- [Raw data]:
· · · · · · ·
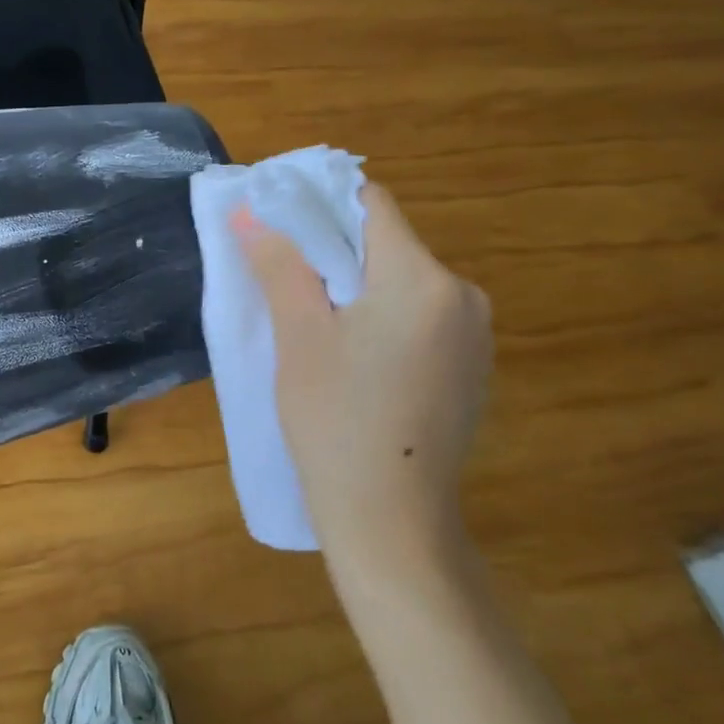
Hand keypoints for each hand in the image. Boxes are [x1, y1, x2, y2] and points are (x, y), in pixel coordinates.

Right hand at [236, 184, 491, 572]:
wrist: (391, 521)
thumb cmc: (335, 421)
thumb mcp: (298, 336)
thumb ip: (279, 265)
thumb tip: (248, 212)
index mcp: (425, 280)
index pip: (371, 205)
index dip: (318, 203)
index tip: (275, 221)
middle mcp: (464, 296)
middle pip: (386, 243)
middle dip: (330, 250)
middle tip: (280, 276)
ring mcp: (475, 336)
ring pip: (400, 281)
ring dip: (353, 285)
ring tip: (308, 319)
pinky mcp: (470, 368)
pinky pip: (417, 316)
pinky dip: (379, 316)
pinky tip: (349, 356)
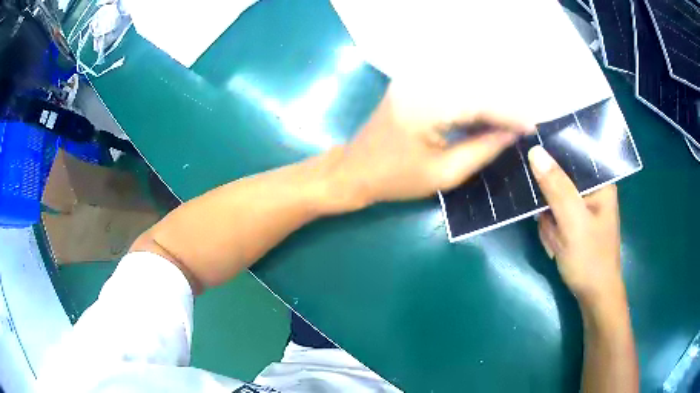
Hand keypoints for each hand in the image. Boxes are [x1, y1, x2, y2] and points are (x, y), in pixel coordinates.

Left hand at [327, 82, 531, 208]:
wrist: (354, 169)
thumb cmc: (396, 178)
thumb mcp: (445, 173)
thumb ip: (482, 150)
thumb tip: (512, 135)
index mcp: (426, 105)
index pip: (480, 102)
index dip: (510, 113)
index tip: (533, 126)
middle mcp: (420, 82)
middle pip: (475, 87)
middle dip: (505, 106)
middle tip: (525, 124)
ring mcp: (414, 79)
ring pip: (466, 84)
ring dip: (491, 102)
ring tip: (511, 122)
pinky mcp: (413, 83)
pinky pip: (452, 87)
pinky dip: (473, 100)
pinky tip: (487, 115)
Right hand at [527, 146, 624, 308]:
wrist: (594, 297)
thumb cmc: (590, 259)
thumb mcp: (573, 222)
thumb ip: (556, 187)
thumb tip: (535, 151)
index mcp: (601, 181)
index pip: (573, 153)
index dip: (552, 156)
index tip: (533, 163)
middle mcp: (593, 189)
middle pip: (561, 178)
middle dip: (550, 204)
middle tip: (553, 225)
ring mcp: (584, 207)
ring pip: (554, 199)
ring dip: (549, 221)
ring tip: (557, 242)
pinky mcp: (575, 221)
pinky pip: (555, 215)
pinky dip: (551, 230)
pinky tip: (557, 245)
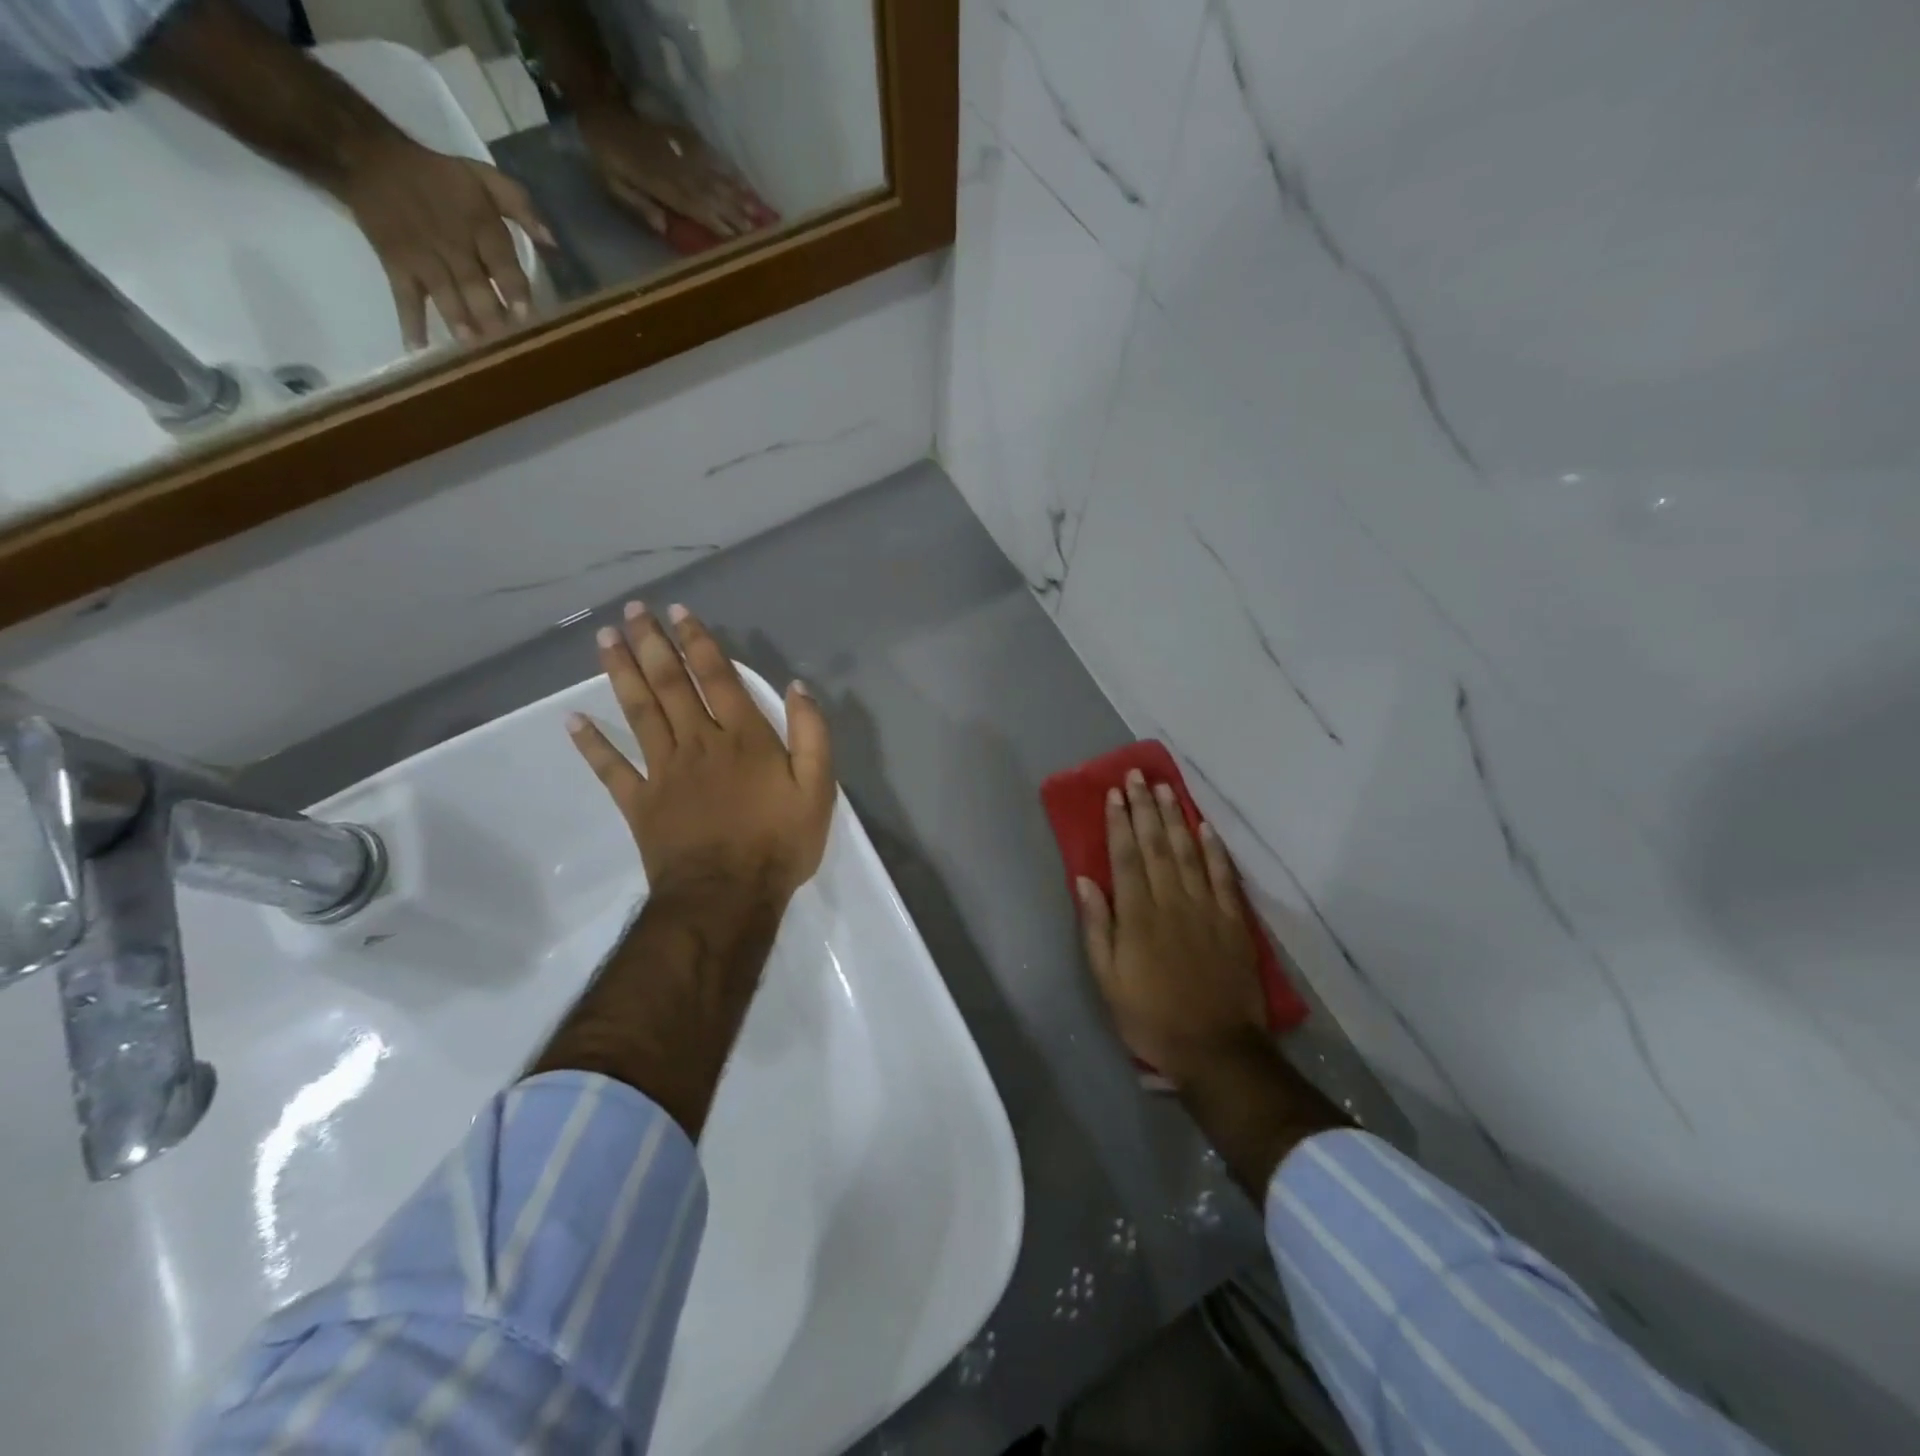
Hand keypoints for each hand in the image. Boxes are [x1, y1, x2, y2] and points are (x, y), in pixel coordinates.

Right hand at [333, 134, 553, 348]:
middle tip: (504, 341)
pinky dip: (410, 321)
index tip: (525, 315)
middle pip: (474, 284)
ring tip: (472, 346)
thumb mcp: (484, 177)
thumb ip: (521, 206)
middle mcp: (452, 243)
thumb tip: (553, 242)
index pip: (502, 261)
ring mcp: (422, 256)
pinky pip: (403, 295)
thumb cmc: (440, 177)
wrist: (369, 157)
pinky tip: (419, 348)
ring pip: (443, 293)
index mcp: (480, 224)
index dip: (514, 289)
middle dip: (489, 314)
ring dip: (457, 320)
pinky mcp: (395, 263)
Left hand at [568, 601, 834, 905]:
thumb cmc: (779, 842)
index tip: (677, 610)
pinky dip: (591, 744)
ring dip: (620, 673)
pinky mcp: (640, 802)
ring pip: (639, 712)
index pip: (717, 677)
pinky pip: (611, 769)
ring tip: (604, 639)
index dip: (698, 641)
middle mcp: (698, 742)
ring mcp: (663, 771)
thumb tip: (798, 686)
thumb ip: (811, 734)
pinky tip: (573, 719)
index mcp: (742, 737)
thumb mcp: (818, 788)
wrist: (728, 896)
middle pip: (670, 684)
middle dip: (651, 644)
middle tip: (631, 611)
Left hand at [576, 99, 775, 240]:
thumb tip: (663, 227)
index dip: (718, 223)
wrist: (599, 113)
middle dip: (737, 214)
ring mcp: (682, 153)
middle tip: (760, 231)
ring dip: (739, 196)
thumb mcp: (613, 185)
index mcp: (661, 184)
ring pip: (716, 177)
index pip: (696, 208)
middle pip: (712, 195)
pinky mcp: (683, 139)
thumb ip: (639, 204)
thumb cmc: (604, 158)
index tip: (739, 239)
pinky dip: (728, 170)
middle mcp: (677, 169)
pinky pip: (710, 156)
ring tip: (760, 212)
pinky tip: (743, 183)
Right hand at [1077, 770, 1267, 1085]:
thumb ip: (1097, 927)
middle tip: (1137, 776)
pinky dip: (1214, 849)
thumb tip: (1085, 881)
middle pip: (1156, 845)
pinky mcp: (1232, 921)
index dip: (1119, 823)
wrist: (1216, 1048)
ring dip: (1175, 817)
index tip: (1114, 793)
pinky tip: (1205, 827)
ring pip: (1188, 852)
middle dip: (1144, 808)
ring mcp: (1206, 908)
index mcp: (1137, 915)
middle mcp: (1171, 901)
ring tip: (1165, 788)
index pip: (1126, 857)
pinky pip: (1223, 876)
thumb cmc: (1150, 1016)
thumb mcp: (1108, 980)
· · · · · · ·
- [Exercise]:
Every record above should be transcribed exactly; the pictures stay out of the copy.

- [Exercise result]:
Hand keypoints for each hand in the image. Boxes are [x1, y1, x2, y2] and points are (x, y), in pixel coordinates.

Right hand at [236, 184, 491, 572]:
wrist: (391, 521)
thumb cmc: (335, 421)
thumb mcp: (298, 336)
thumb ip: (279, 265)
thumb tip: (248, 212)
index mcp: (425, 280)
index pip: (371, 205)
index dip: (318, 203)
index tip: (275, 221)
middle mcp: (464, 296)
middle pip: (386, 243)
middle dip: (330, 250)
middle tip: (280, 276)
ring mcp: (475, 336)
ring pip: (400, 281)
ring dip: (353, 285)
ring tip: (308, 319)
pinky mcp: (470, 368)
pinky pip: (417, 316)
pinky dip: (379, 316)
pinky tip: (349, 356)
Hand keypoints for each hand in the image. Boxes are [x1, y1, x2, y2] and points are (x, y), in pixel coordinates.

Left hand at [327, 82, 531, 208]:
wrist: (354, 169)
thumb cmc: (396, 178)
thumb mcp: (445, 173)
thumb ip: (482, 150)
thumb tip: (512, 135)
index mcp: (426, 105)
index pip: (480, 102)
index dip: (510, 113)
index tip: (533, 126)
middle mcp: (420, 82)
middle pip: (475, 87)
middle dip: (505, 106)
middle tip: (525, 124)
ring mcp: (414, 79)
ring pip: (466, 84)
ring dip: (491, 102)
ring tip: (511, 122)
pinky mcp: (413, 83)
pinky pip: (452, 87)
pinky dip: (473, 100)
pinky tip: (487, 115)
Right hand at [527, 146, 624, 308]:
wrist: (594, 297)
thumb cmc: (590, 259)
thumb mcp: (573, 222)
thumb ip: (556, 187)
thumb tip: (535, 151)
index mcp: (601, 181)
index pip: (573, 153)
index dip: (552, 156)
index tip: (533, 163)
middle mcp: (593, 189)
middle pip: (561, 178)
middle dip: (550, 204)
middle tip: (553, 225)
ring mcp: (584, 207)
ring pip: (554, 199)
ring dip: (549, 221)
ring tip: (557, 242)
pinky mcp: (575, 221)
pinky pip: (555, 215)
pinky dip: (551, 230)
pinky tip: (557, 245)
Hand keypoints for each hand in the image. Boxes are [x1, y1, x2, y2] and points are (x, y), in pixel coordinates.

Right hand at [333, 134, 553, 348]:
middle tip: (504, 341)
pinky dip: (410, 321)
index tip: (525, 315)
middle pip: (474, 284)
ring tip: (472, 346)
thumb mcp: (484, 177)
thumb ip: (521, 206)
middle mcp: (452, 243)
thumb tip: (553, 242)
index pip: (502, 261)
ring mcp: (422, 256)
pinky pip: (403, 295)
thumb cmc: (440, 177)
wrist: (369, 157)
pinky tip: (419, 348)
ring pip: (443, 293)
index mcp: (480, 224)
index dip: (514, 289)
middle dip: (489, 314)
ring dip: (457, 320)
pinky mcp: (395, 263)
Left hand at [568, 601, 834, 905]:
thumb cmc: (779, 842)
index tip: (677, 610)
pinky dip: (591, 744)
ring dip: (620, 673)
pinky mcp: (640, 802)
ring pip: (639, 712)
index pip: (717, 677)
pinky pip: (611, 769)
ring tip: (604, 639)
index dip: (698, 641)
middle mcp: (698, 742)
ring mcp: (663, 771)
thumb tip: (798, 686)
thumb ip: (811, 734)
pinky tip: (573, 719)
index mcp: (742, 737)
thumb mcp: (818, 788)
wrist: (728, 896)
middle pip: (670, 684)
middle dip: (651, 644)
middle tip: (631, 611)
Left hand at [576, 99, 775, 240]:
thumb tip: (663, 227)
index dip: (718, 223)
wrist: (599, 113)
middle dip: (737, 214)
ring mcp: (682, 153)
middle tip: (760, 231)
ring dip: (739, 196)
thumb mcp: (613, 185)
index mcp: (661, 184)
ring pip: (716, 177)
index pip: (696, 208)
middle pip: (712, 195)
pinky mcp: (683, 139)
thumb ip: (639, 204)
thumb cmc: (604, 158)
index tip: (739, 239)
pinky dip: (728, 170)
middle mcp: (677, 169)
pinky pip: (710, 156)
ring tip: (760, 212)
pinky tip: (743, 183)
Right hand at [1077, 770, 1267, 1085]:
thumb ip: (1097, 927)
middle tip: (1137, 776)
pinky dip: (1214, 849)
thumb tip: (1085, 881)
middle pip: (1156, 845)
pinky mcp: (1232, 921)
index dip: (1119, 823)
wrist: (1216, 1048)
ring dip: (1175, 817)
index tip: (1114, 793)
pinky tip: (1205, 827)
ring pip: (1188, 852)
middle dip: (1144, 808)
ring mcp: (1206, 908)
index mcp: (1137, 915)
middle mcp: (1171, 901)
ring tip: (1165, 788)
index pip: (1126, 857)
pinky pip: (1223, 876)
thumb cmc: (1150, 1016)
thumb mcp: (1108, 980)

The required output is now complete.